TASK TO CARRY OUT >> Would you show every line from the records that holds "right"?

══ DATA TO EXAMINE ══

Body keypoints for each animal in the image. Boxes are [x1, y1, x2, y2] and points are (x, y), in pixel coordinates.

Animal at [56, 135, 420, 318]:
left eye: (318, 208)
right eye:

═══
══ DATA TO EXAMINE ══

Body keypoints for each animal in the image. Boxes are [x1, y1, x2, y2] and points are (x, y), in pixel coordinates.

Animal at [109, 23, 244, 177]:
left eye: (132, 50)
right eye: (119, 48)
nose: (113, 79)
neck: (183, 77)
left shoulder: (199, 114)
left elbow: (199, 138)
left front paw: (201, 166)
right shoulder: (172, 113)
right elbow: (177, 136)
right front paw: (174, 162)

═══

TASK RESPONSE >>
right eye:
right eye: (119, 48)
right shoulder: (172, 113)
right elbow: (177, 136)
right front paw: (174, 162)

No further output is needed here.